In the management of Asian family firms, owners often rely on trusted professionals to handle the execution of day-to-day business. These so-called loyal lieutenants spend years working with the firm’s owners, becoming intimately familiar with both the business and the values of the family owners.
This has many advantages: a clear family leader with an army of experienced non-family executors is a very efficient way to run a business. Long tenures also build consistency and deep experience, as well as closely knit teams that can move fast. In this context, most loyal lieutenants become excellent managers.
Family firms that expand overseas or that enter industries requiring more advanced technology or coordination, can often find themselves losing their way.
There is, however, also an argument that this model can be a bar to attracting the most capable outside talent. Since decision-making is often in the hands of family members, even the best managers can face career limits. Another risk is that less talented loyal lieutenants may use the family’s trust to block the ascent of capable middle managers whom they see as a threat.
Of course, much can depend on the context of the firm in question. Stable businesses that are not especially complex or technologically advanced can find that management by experienced, loyal lieutenants works well for their needs.
One drawback of relying too much on a few loyal lieutenants comes from the limitations it poses on growth, especially growth that brings new levels of complexity.
For example, family firms that expand overseas or that enter industries requiring more advanced technology or coordination, can often find themselves losing their way. This is because trusted insiders possess only the same experience as the firm’s owners – having served them for so many decades.
Despite a general lack of familiarity with the new initiatives, the inclination is usually to leave decision-making and execution in the hands of insiders. Inevitably this means top management spending considerable time and effort catching up, irrespective of whether they have the capacity to adapt themselves to the new ways of doing things.
In situations where family owners embark on an ambitious strategic transformation, taking the firm into new territory, top management is therefore immediately stretched posing a serious challenge to achieving stable growth.
The talent shortage is often most pressing at headquarters.
In my research, I always find it remarkable how lean Asian family firms are at the top, with little expertise or spare talent to work on new things. When an unusual opportunity or crisis arises, or a major strategic change, everyone is pulled in to help, including an array of ad-hoc external advisors. Bringing experienced outsiders into the business would avoid this costly learning curve, yet family firms can often find it hard to integrate new talent.
This is not because owners do not appreciate it, but because the family firm is rarely the right environment for outsiders to succeed. A business that works well with a closely-knit, lean and agile owner-led team rarely features clear key performance indicators, detailed strategic plans, board charters or other procedures common in multinationals.
Without clear expectations or resources to support top management, this means it is hard for outsiders to perform. Ultimately most external hires last no more than a year or two.
There is no labour market for “loyal lieutenants” – one can only groom them over many years.
So what is the solution?
Sometimes family firms opt to create semi-separate units under loose guidance that are run by outsiders who may also hold some equity to tie them to the family. However, this model can run into complex monitoring problems.
Others firms may even resort to hijacking other people’s loyal insiders, but they can find they do not share the same values.
Based on observations of some highly successful Asian family firms, here are some internal practices that can help expand a firm’s expertise:
- Broaden the top: Great family firm patriarchs will regularly send their top layer of management for outside training and exposure to other ways of working, despite them being stretched running a range of firms.
- Move the middle: Thanks to the ample opportunities provided by owner, motivated mid-career professionals in family firms often find their career path is faster than in global firms. Middle management is a flexible and trusted resource that can be promoted to new challenges on their own, instead of under the tutelage of more senior loyal staffers.
- Broaden the base: Building more slack at lower layers allows family firms to scale up faster at a lower cost. For this reason, great family business leaders are constantly scouting for entry-level talent irrespective of job openings. New, young talent provides ad-hoc top management support and a testing ground for talented future loyal lieutenants.

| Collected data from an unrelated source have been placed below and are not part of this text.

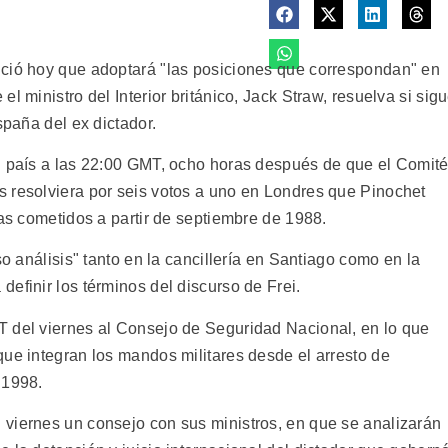
nció hoy que adoptará "las posiciones que correspondan" en
l ministro del Interior británico, Jack Straw, resuelva si sig
spaña del ex dictador.
l país a las 22:00 GMT, ocho horas después de que el Comit
 resolviera por seis votos a uno en Londres que Pinochet
ras cometidos a partir de septiembre de 1988.
so análisis" tanto en la cancillería en Santiago como en la
efinir los términos del discurso de Frei.
T del viernes al Consejo de Seguridad Nacional, en lo que
que integran los mandos militares desde el arresto de
 1998.
viernes un consejo con sus ministros, en que se analizarán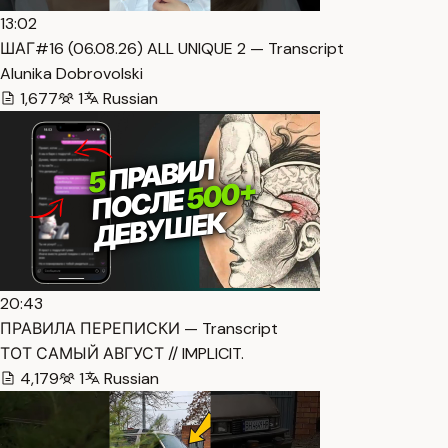
13:02
ШАГ#16 (06.08.26) ALL UNIQUE 2 — Transcript
Alunika Dobrovolski
1,677
1
Russian
20:43
ПРАВИЛА ПЕРЕПИСКИ — Transcript
ТОТ САМЫЙ АВГУСТ // IMPLICIT.
4,179
1
Russian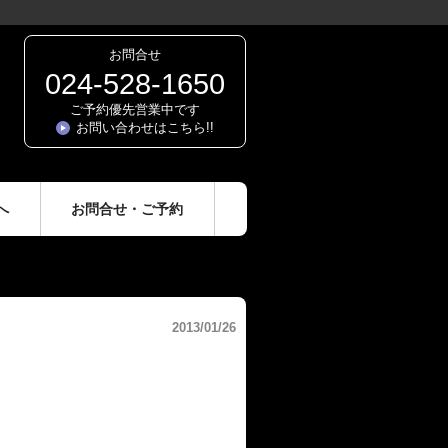
お問合せ
024-528-1650
ご予約優先営業中です
お問い合わせはこちら!!
へ
お問合せ・ご予約
2013/01/26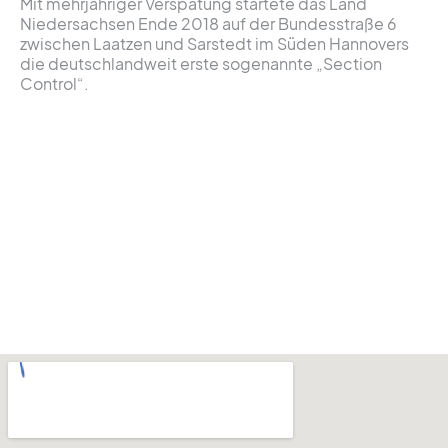
Mit mehrjähriger Verspätung startete das Land
Niedersachsen Ende 2018 auf der Bundesstraße 6
zwischen Laatzen und Sarstedt im Süden Hannovers
die deutschlandweit erste sogenannte „Section
Control“.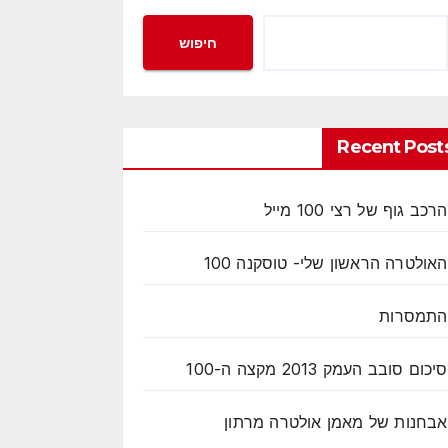
חיפוש
Recent Post
הרכב גוף של רצי 100 מייל
האולטרה הראשון שלי- טוסקנה 100
התמסרות
סיכום סובב העמק 2013 מקצה ה-100
אבחנות של מאמן אולטרה מרתון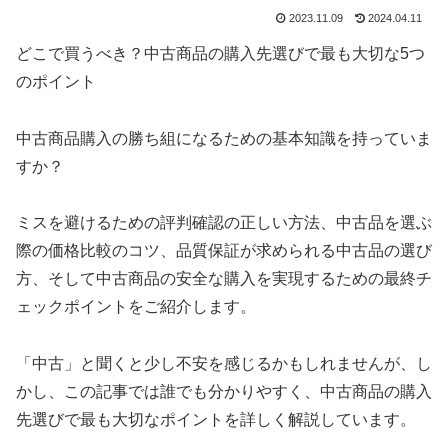
2023.11.09
2024.04.11
どこで買うべき？中古商品の購入先選びで最も大切な5つ
のポイント
中古商品購入の勝ち組になるための基本知識を持っていま
すか？
ミスを避けるための評判確認の正しい方法、中古品を選ぶ
際の価格比較のコツ、品質保証が求められる中古品の選び
方、そして中古商品の安全な購入を実現するための最終チ
ェックポイントをご紹介します。
「中古」と聞くと少し不安を感じるかもしれませんが、し
かし、この記事では誰でも分かりやすく、中古商品の購入
先選びで最も大切なポイントを詳しく解説しています。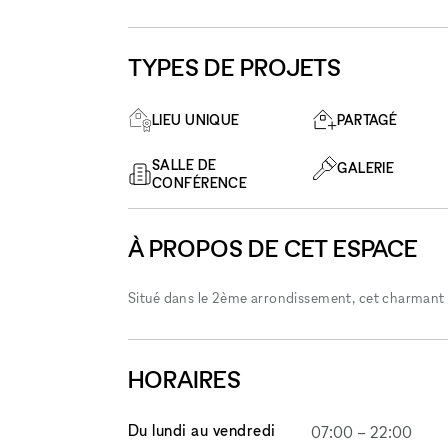
TYPES DE PROJETS
LIEU UNIQUE
PARTAGÉ
SALLE DE
GALERIE
CONFÉRENCE
À PROPOS DE CET ESPACE
Situé dans le 2ème arrondissement, cet charmant e
HORAIRES
Du lundi au vendredi
07:00
–
22:00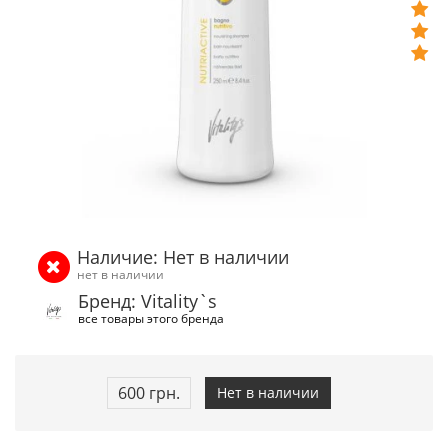
Наличие: Нет в наличии
нет в наличии
Бренд: Vitality`s
все товары этого бренда
600 грн.
Нет в наличии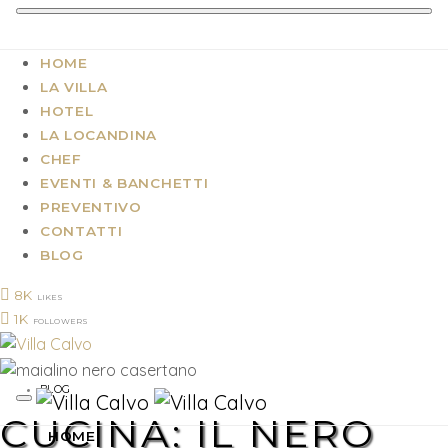
HOME
LA VILLA
HOTEL
LA LOCANDINA
CHEF
EVENTI & BANCHETTI
PREVENTIVO
CONTATTI
BLOG
8K
LIKES
1K
FOLLOWERS
BLOG
CUCINA: IL NERO
HOME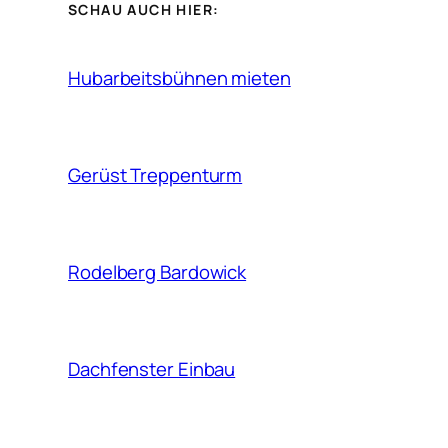
SCHAU AUCH HIER:
Hubarbeitsbühnen mieten
Gerüst Treppenturm
Rodelberg Bardowick
Dachfenster Einbau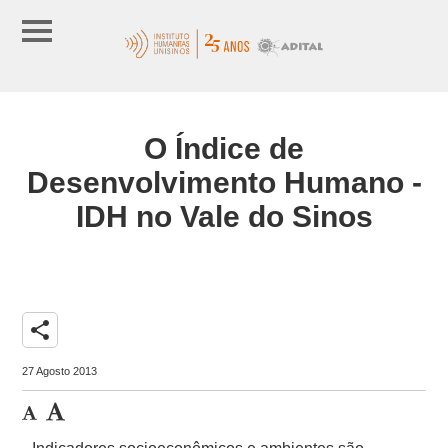
O Índice de
Desenvolvimento Humano -
IDH no Vale do Sinos
share
27 Agosto 2013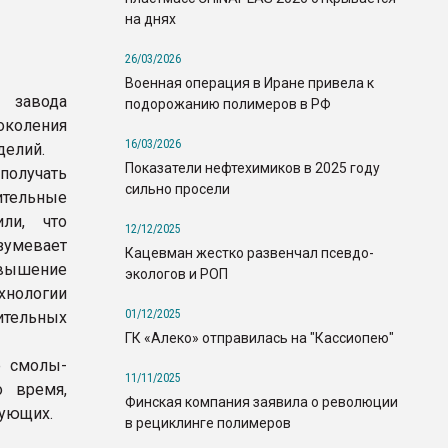
на днях
26/03/2026
Военная операция в Иране привела к
 завода
подорожанию полимеров в РФ
коления
16/03/2026
делий.
Показатели нефтехимиков в 2025 году
получать
сильно просели
ительные
ли, что
12/12/2025
умевает
Кацевман жестко развенчал псевдо-
овышение
экологов и РОП
хнологии
01/12/2025
тельных
ГК «Алеко» отправилась на "Кассиопею"
е смолы-
11/11/2025
о время,
Финская компания заявила о революции
зующих.
в рециклинге полимеров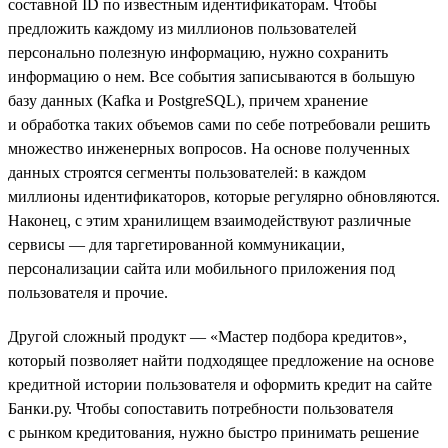
составной ID по известным идентификаторам. Чтобы
предложить каждому из миллионов пользователей
персонально полезную информацию, нужно сохранить
информацию о нем. Все события записываются в большую
базу данных (Kafka и PostgreSQL), причем хранение
и обработка таких объемов сами по себе потребовали решить
множество инженерных вопросов. На основе полученных
данных строятся сегменты пользователей: в каждом
миллионы идентификаторов, которые регулярно обновляются.
Наконец, с этим хранилищем взаимодействуют различные
сервисы — для таргетированной коммуникации,
персонализации сайта или мобильного приложения под
пользователя и прочие.
Другой сложный продукт — «Мастер подбора кредитов»,
который позволяет найти подходящее предложение на основе
кредитной истории пользователя и оформить кредит на сайте
Банки.ру. Чтобы сопоставить потребности пользователя
с рынком кредитования, нужно быстро принимать решение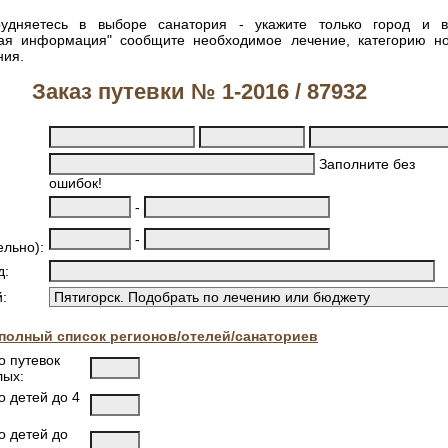
удняетесь в выборе санатория - укажите только город и 
ная информация" сообщите необходимое лечение, категорию н
ния.
Заказ путевки № 1-2016 / 87932
Заполните без
ошибок!
-
-
ельно):
д:
:
полный список регионов/отелей/санаториев
о путевок
лых:
о детей до 4
о детей до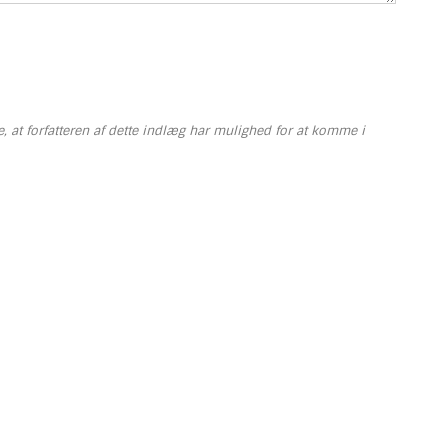
re, at forfatteren af dette indlæg har mulighed for at komme i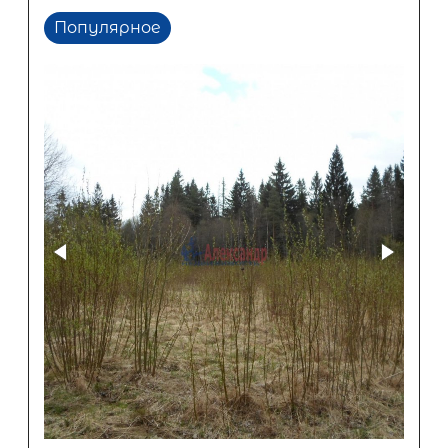
Популярное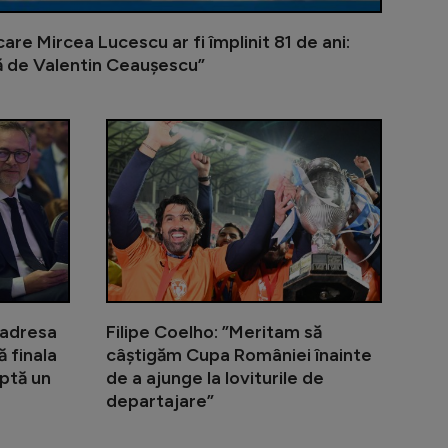
 care Mircea Lucescu ar fi împlinit 81 de ani:
tă de Valentin Ceaușescu”
upa României! Cine arbitrează duelul dintre Universitate
Secundul a ieșit cu jucătorii în club și a fost prins de
Emil Boc a la
a adresa
Filipe Coelho: ”Meritam să
ă finala
câștigăm Cupa României înainte
aptă un
de a ajunge la loviturile de
departajare”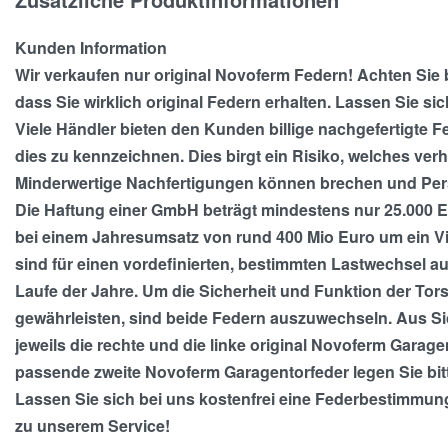
Kunden Information
Wir verkaufen nur original Novoferm Federn! Achten Sie b
dass Sie wirklich original Federn erhalten. Lassen Sie s
Viele Händler bieten den Kunden billige nachgefertigte Fe
dies zu kennzeichnen. Dies birgt ein Risiko, welches 
Minderwertige Nachfertigungen können brechen und Pers
Die Haftung einer GmbH beträgt mindestens nur 25.000 
bei einem Jahresumsatz von rund 400 Mio Euro um ein Vi
sind für einen vordefinierten, bestimmten Lastwechsel au
Laufe der Jahre. Um die Sicherheit und Funktion der Tor
gewährleisten, sind beide Federn auszuwechseln. Aus Si
jeweils die rechte und die linke original Novoferm Garage
passende zweite Novoferm Garagentorfeder legen Sie bitt
Lassen Sie sich bei uns kostenfrei eine Federbestimmung f
zu unserem Service!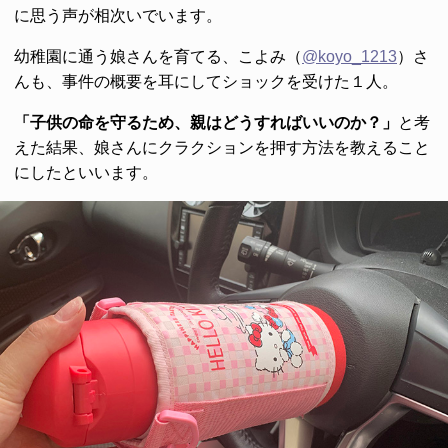
に思う声が相次いでいます。
幼稚園に通う娘さんを育てる、こよみ（
@koyo_1213
）さ
んも、事件の概要を耳にしてショックを受けた１人。
「子供の命を守るため、親はどうすればいいのか？」
と考
えた結果、娘さんにクラクションを押す方法を教えること
にしたといいます。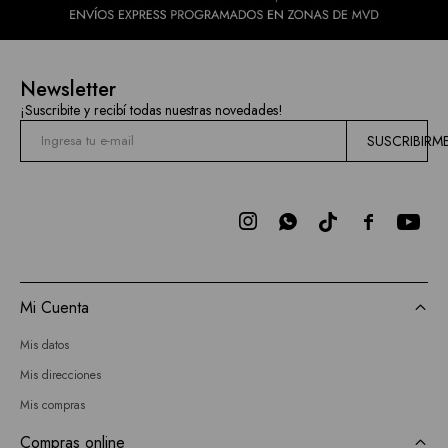
Newsletter
¡Suscribite y recibí todas nuestras novedades!
SUSCRIBIRM



Mi Cuenta
Mis datos
Mis direcciones
Mis compras
Compras online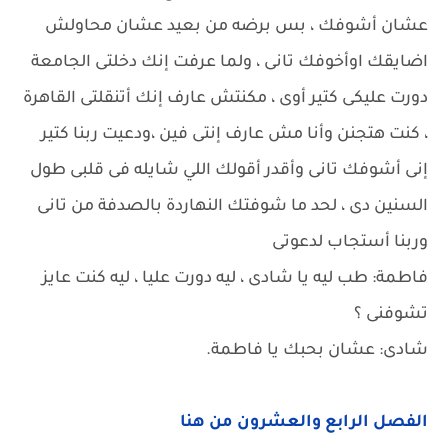
عشان أشوفك ، بس برضه من بعيد عشان محاولش
اضايقك اوأخوفك تانى ، ولما عرفت إنك دخلتى الجامعة
دورت عليكى كتير أوى ، مكنتش عارف إنك أتنقلتى القاهرة
، كنت هتجنن وأنا مش عارف إنتى فين ،ودعيت ربنا كتير
إنى أشوفك تانى وأقدر أقولك اللي شايله فى قلبى طول
السنين دى ، لحد ما شوفتك النهاردة بالصدفة من تانى
وربنا أستجاب لدعوتى
فاطمة: طب ليه يا شادى ، ليه دورت عليا ، ليه كنت عايز
تشوفنى ؟
شادى: عشان بحبك يا فاطمة.
الفصل الرابع والعشرون من هنا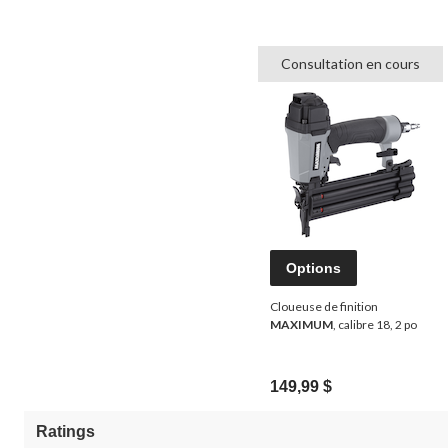
Consultation en cours
Options
Cloueuse de finition
MAXIMUM
, calibre 18, 2 po
149,99 $
Ratings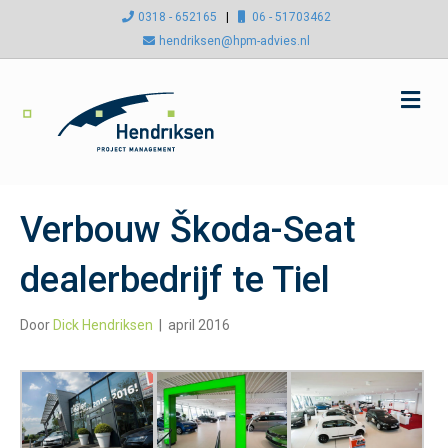
0318 - 652165
|
06 - 51703462
hendriksen@hpm-advies.nl
M
e
n
u
Verbouw Škoda-Seat
dealerbedrijf te Tiel
Door
Dick Hendriksen
|
april 2016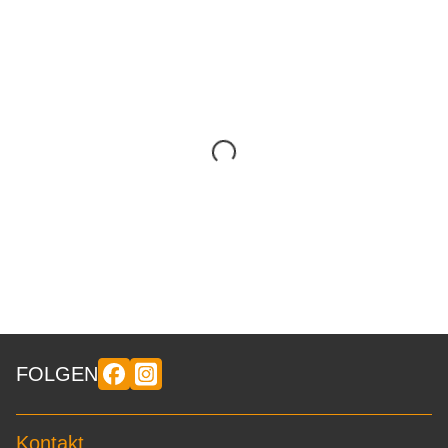
FOLGEN
Kontakt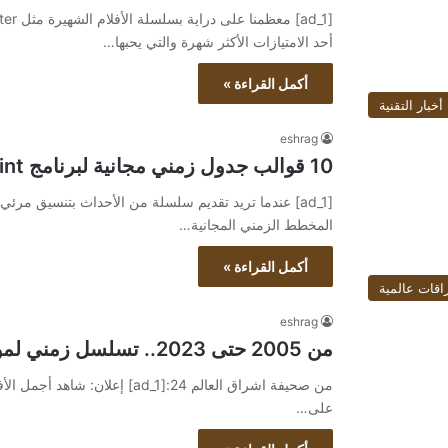
أحد الامتيازات الأكثر شهرة والتي يحبها…
أكمل القراءة »
أخبار التقنية
eshrag
10 قوالب جدول زمني مجانية لبرنامج Microsoft PowerPoint
[ad_1] عندما تريد تقديم سلسلة من الأحداث بتنسيق مر
المخطط الزمني المجانية…
أكمل القراءة »
اقات عالمية
eshrag
من 2005 حتى 2023.. تسلسل زمني لمواجهات قطاع غزة
على…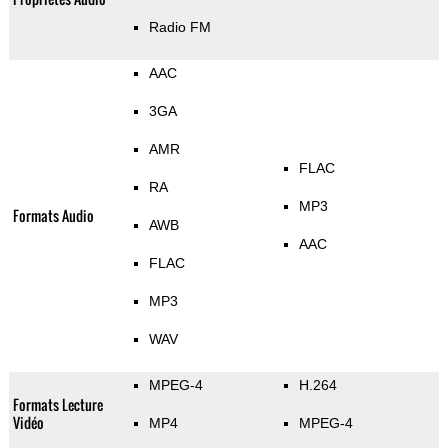
Radio FM
AAC
3GA
AMR
FLAC
RA
MP3
Formats Audio
AWB
AAC
FLAC
MP3
WAV
MPEG-4
H.264
Formats Lecture
Vidéo
MP4
MPEG-4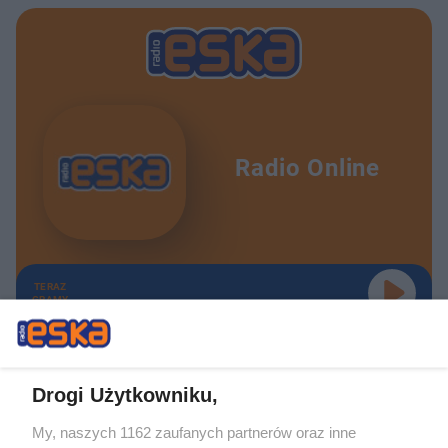
Radio Online
TERAZ
GRAMY
Drogi Użytkowniku,
My, naszych 1162 zaufanych partnerów oraz inne
Żaden utwór zamieszczony w serwisie nie może być powielany i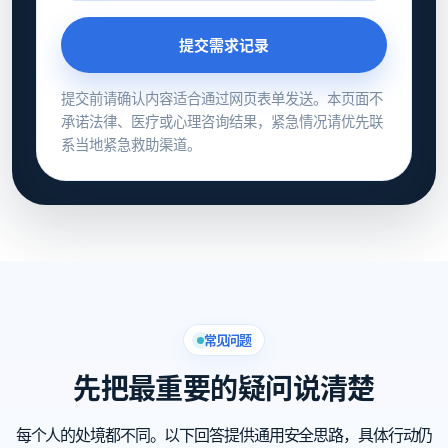
提交需求记录
提交前请确认内容适合通过网页表单发送。本页面不
承诺法律、医疗或心理咨询结果，紧急情况请优先联
系当地紧急救助渠道。
常见问题
先把最重要的疑问说清楚
每个人的处境都不同。以下回答提供通用安全思路，具体行动仍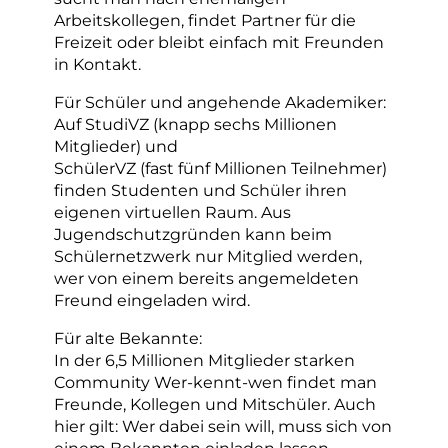
Arbeitskollegen, findet Partner für die
Freizeit oder bleibt einfach mit Freunden
in Kontakt.
Für Schüler und angehende Akademiker:
Auf StudiVZ (knapp sechs Millionen
Mitglieder) und
SchülerVZ (fast fünf Millionen Teilnehmer)
finden Studenten und Schüler ihren
eigenen virtuellen Raum. Aus
Jugendschutzgründen kann beim
Schülernetzwerk nur Mitglied werden,
wer von einem bereits angemeldeten
Freund eingeladen wird.
Für alte Bekannte:
In der 6,5 Millionen Mitglieder starken
Community Wer-kennt-wen findet man
Freunde, Kollegen und Mitschüler. Auch
hier gilt: Wer dabei sein will, muss sich von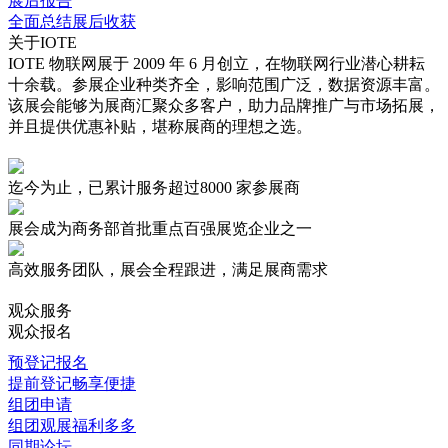
展后报告
全面总结展后收获
关于IOTE
IOTE 物联网展于 2009 年 6 月创立，在物联网行业潜心耕耘
十余载。参展企业种类齐全，影响范围广泛，数据资源丰富。
该展会能够为展商汇聚众多客户，助力品牌推广与市场拓展，
并且提供优惠补贴，堪称展商的理想之选。
迄今为止，已累计服务超过
8000 家
参展商
展会成为商务部首批重点
百强展览企业
之一
高效服务
团队，展会全程跟进，满足展商需求
观众服务
观众报名
预登记报名
提前登记畅享便捷
组团申请
组团观展福利多多
同期论坛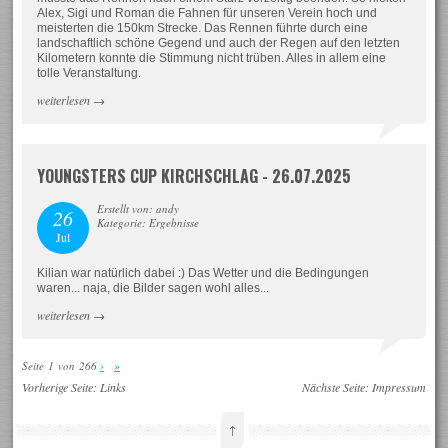
Alex, Sigi und Roman die Fahnen für unseren Verein hoch und
meisterten die 150km Strecke. Das Rennen führte durch eine
landschaftlich schöne Gegend und auch der Regen auf den letzten
Kilometern konnte die Stimmung nicht trüben. Alles in allem eine
tolle Veranstaltung.
weiterlesen
→
YOUNGSTERS CUP KIRCHSCHLAG - 26.07.2025
Erstellt von: andy
26
Kategorie: Ergebnisse
Jul
Kilian war natürlich dabei :) Das Wetter und die Bedingungen
waren... naja, die Bilder sagen wohl alles...
weiterlesen
→
Seite 1 von 266
›
»
Vorherige Seite:
Links
Nächste Seite:
Impressum
↑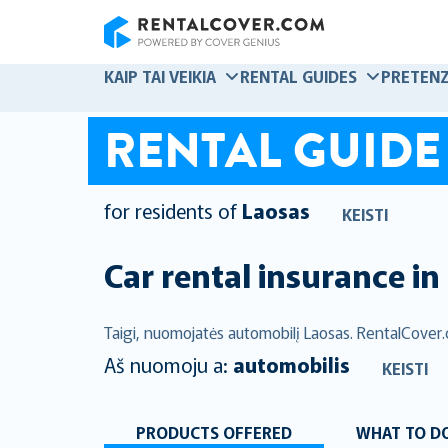
RentalCover
KAIP TAI VEIKIA
RENTAL GUIDES
PRETENZ
RENTAL GUIDE
for residents of
Laosas
KEISTI
Car rental insurance in
Taigi, nuomojatės automobilį Laosas. RentalCover
Aš nuomoju a:
automobilis
KEISTI
PRODUCTS OFFERED
WHAT TO DO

- Change yourself: Any great ambition must come with a willingness to improve oneself. Similarly, to access a greater pool of good non-family management, owners must create better organisations. Leading change by example is an essential attitude for family owners who seek to move from successful to extraordinary.
Family firms have important advantages such as strong values, high levels of trust, consistency and a long-term perspective.
Relying on trusted insiders need not pose a limitation on growth as long as owners continuously broaden their organisation beyond what they themselves can do. Ultimately, for any ambitious family business, successful transformation begins with a change in the owners themselves.
The writer is Associate Professor in the Department of Strategy & Policy at NUS Business School. Her research focuses on corporate strategy, in particular of Asian family business groups.